Page 1 of The Whisper Place (To Catch a Storm #3)
I used to love maps. As a kid, I’d follow the coastline and inlets, trace mountain ranges, and draw my finger along interstates that went from one side of the country to the other, seeing where they would end.
I picked out spots I wanted to live, tiny towns perched on the edges of massive lakes or tucked away in a national forest. I never looked at the cities.
Places like New York and San Francisco always sprawled too big, choked with grids of asphalt, turning the green of the landscape colorless.
They looked like cancer, devouring the world around them.
I liked places I could barely see, written in fonts so light it was like they were whispered onto the page.
The road map spread out in front of me, tented and creased in a way that brought back all those memories.
God, I had missed maps.

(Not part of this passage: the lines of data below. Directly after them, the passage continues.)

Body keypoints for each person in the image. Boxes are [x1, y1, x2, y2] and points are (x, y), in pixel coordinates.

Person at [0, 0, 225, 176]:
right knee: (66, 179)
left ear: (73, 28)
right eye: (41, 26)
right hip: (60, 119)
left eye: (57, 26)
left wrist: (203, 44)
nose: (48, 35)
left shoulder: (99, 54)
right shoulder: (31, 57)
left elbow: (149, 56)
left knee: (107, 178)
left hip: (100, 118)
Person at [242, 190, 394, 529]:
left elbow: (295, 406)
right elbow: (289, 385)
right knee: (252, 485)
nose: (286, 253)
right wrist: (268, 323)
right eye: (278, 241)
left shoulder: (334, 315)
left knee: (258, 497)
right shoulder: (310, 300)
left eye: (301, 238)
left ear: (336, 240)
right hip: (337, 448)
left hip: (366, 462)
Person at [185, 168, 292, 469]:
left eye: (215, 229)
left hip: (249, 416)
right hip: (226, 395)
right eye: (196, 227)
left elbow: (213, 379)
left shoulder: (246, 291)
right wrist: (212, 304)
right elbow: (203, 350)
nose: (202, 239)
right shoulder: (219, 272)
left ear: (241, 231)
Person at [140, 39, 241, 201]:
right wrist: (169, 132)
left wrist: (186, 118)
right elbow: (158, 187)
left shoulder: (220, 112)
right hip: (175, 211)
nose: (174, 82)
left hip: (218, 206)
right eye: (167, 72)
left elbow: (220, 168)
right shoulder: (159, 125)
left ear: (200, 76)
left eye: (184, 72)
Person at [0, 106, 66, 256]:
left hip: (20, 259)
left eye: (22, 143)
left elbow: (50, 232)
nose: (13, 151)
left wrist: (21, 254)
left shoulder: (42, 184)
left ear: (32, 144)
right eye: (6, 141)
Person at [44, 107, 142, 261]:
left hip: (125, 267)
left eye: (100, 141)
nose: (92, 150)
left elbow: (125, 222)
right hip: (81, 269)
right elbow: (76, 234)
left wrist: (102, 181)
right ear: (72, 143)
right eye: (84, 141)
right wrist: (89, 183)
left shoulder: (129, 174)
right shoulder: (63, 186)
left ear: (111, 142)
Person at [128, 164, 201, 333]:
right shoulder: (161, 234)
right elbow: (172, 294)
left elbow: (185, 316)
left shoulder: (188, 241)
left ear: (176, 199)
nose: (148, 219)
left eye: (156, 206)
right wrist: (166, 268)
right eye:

I almost cried when I saw this one in a truck stop stuffed with novelty items, plastic toys, and travel-sized everything.
There it was, map of the USA, in a creaky turnstile full of paperbacks and travel guides.
“Don’t sell too many of these,” the ancient cashier commented as she rang it up along with my assortment of snacks and drinks.
She smiled as she said it, friendly, just making conversation with the only other woman in the store.
The greasy-haired kid on the other register probably wasn’t much for company.
I made a hmm noise and said something like “I’m sure” as I counted out a few twenties and took my change, tossed a smile that landed somewhere between the counter and her face, and left before she could find another topic.
The backseat of my Mazda was crammed full of suitcases, bags, books, and pillows.
I knew I’d forgotten things, but they were just things, and I’d packed the most important one: the dough cutter cradled in a stack of blankets on the passenger seat next to me.
There was plenty of room in the trunk for some of this stuff, but I wasn’t ready to open the trunk yet.
It wasn’t clean enough. It might never be clean enough, and I didn’t want to contaminate anything else with the dirt and darkness of that trunk, not when there was so much I didn’t know lying ahead.
Sitting at the gas pump, I found the whisper town where I was and traced the routes of all the whisper places I could go.
For the first time as I spread the map over the steering wheel and felt the subtle gloss of the paper under my fingers, a spark of something like excitement rippled through me.
I was tired and sore and wrung out from stress and adrenaline surges every time a door had opened or my phone had buzzed while I was packing, but I had the dough cutter, twelve thousand dollars stuffed under my seat, and possibilities stretching in every direction.
I drove west, toward the sun, which it felt like I hadn’t seen in so long.
I rolled up my T-shirt sleeves and put the visor up, letting the rays bake me as semitrucks and SUVs wove around my sedan and sped ahead to destinations known.
Choices they’d already made. And with every mile, the spark of excitement in my chest grew.